Child Youth and Family is gone, and in its place is the Ministry for Vulnerable Children.
The new Ministry was launched on Friday afternoon, but will it do anything to reverse our shameful record on child neglect and abuse?
Social policy expert and child advocate Anton Blank told Three's The Project that while the Government has shown strong leadership in dealing with a difficult issue, "the problem is the overall approach is hugely flawed".
"Approaches that are more successful are less targeted and more universal. So having a universal child benefit, for example, we know that that's a really good intervention to have," he says.
"It's definitely bottom of the cliff, and I think particularly with this strategy, which acknowledges that 60 percent of these most vulnerable children are Maori children, this targeted approach has the danger of stigmatising these particular populations, especially Maori."

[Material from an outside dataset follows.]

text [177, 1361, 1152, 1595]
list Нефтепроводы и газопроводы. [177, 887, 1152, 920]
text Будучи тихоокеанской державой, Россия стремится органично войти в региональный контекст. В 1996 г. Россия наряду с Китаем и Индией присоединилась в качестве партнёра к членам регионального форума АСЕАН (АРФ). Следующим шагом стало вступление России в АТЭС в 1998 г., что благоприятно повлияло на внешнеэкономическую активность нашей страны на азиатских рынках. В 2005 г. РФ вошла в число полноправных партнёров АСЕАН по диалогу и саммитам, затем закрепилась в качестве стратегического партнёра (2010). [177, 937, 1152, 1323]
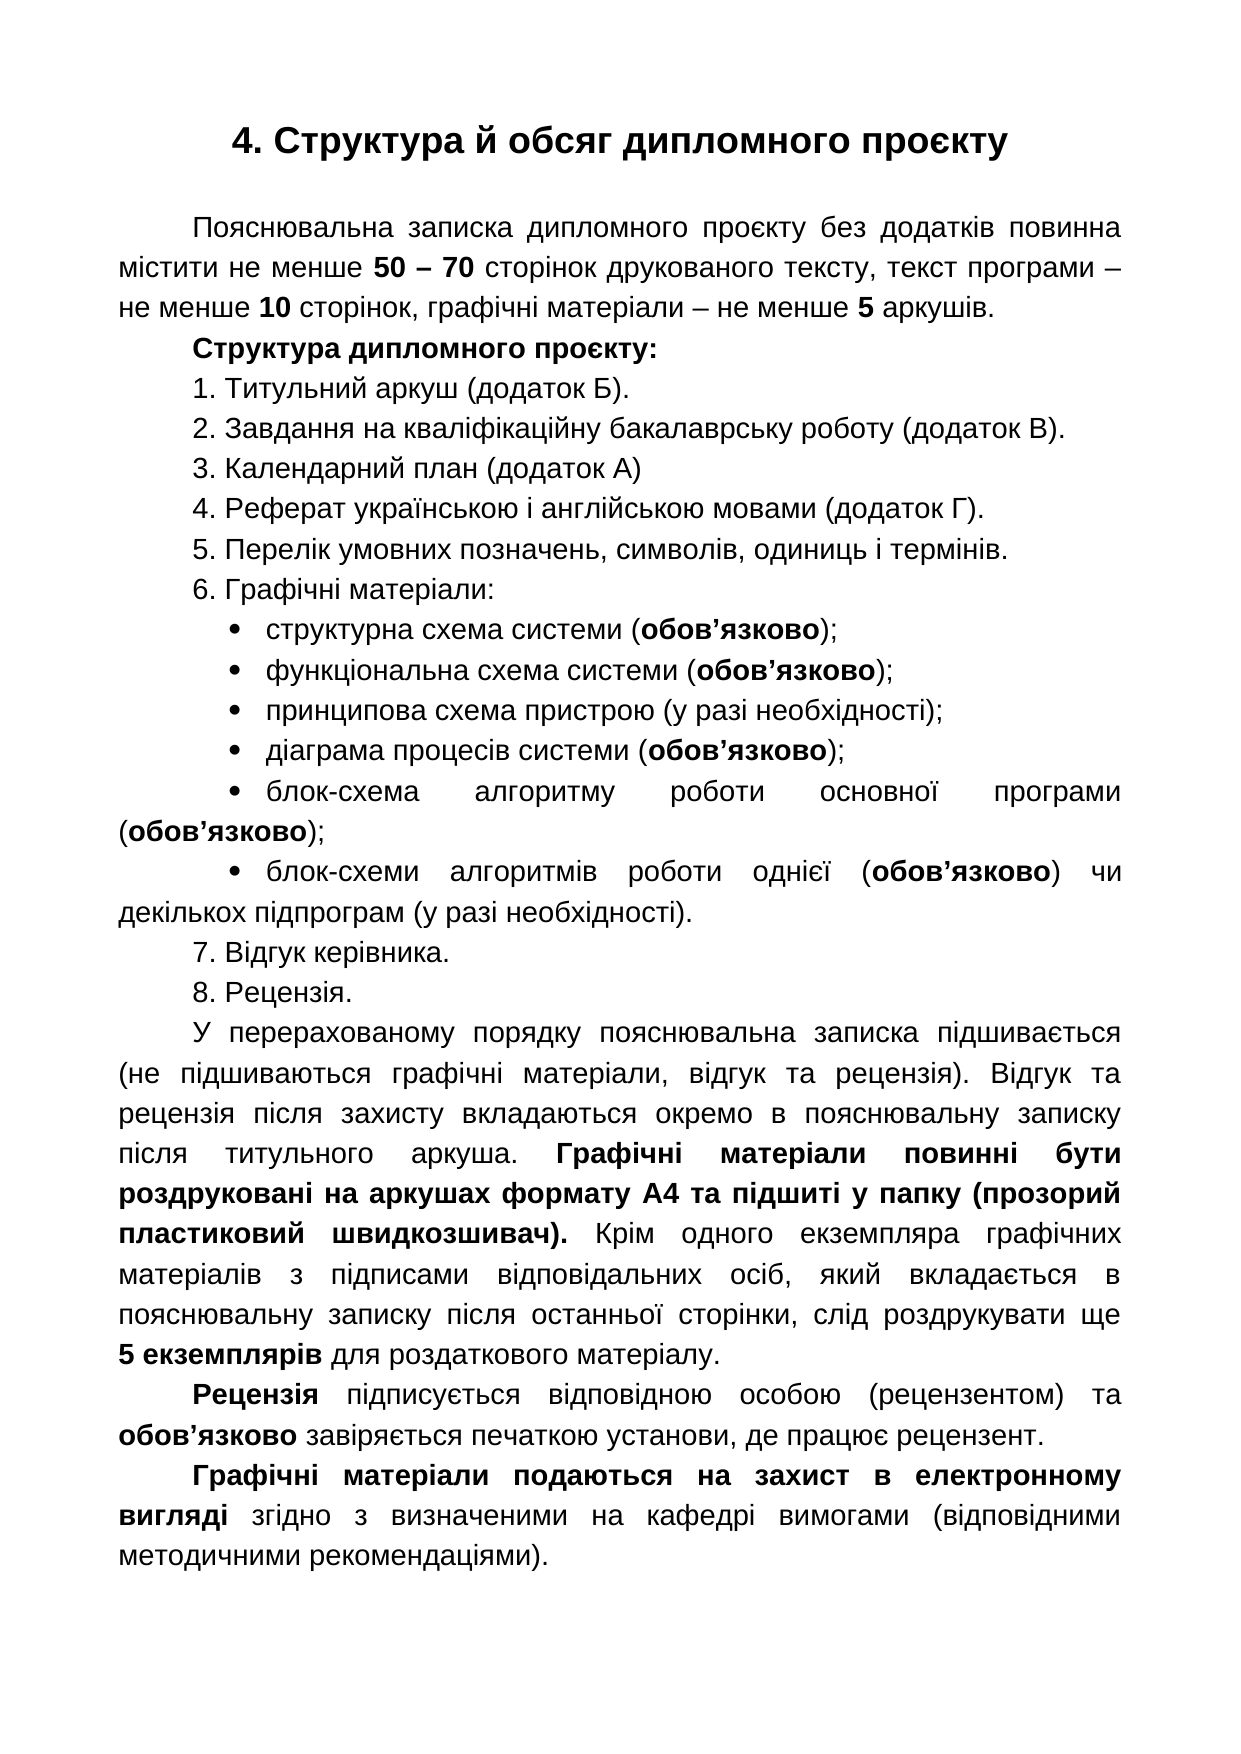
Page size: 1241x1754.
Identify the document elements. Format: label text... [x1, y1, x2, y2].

OECD statistics show children and teenagers are 50 percent more likely to die of abuse here than in Australia, and Mr Blank says our death toll is due to the market-led restructuring of the New Zealand economy in the 1980s.
"I think that economic restructuring during the 1980s, that really escalated our child abuse rates. Maori rates are the highest in the country. Prior to the 1980s there was not difference in the rates of death between Maori and other children," he says.
"Now we're seeing Maori children killed at much, much higher rates, and that was a direct result of economic restructuring that went on during that time and sent thousands of Maori families to the dole queue."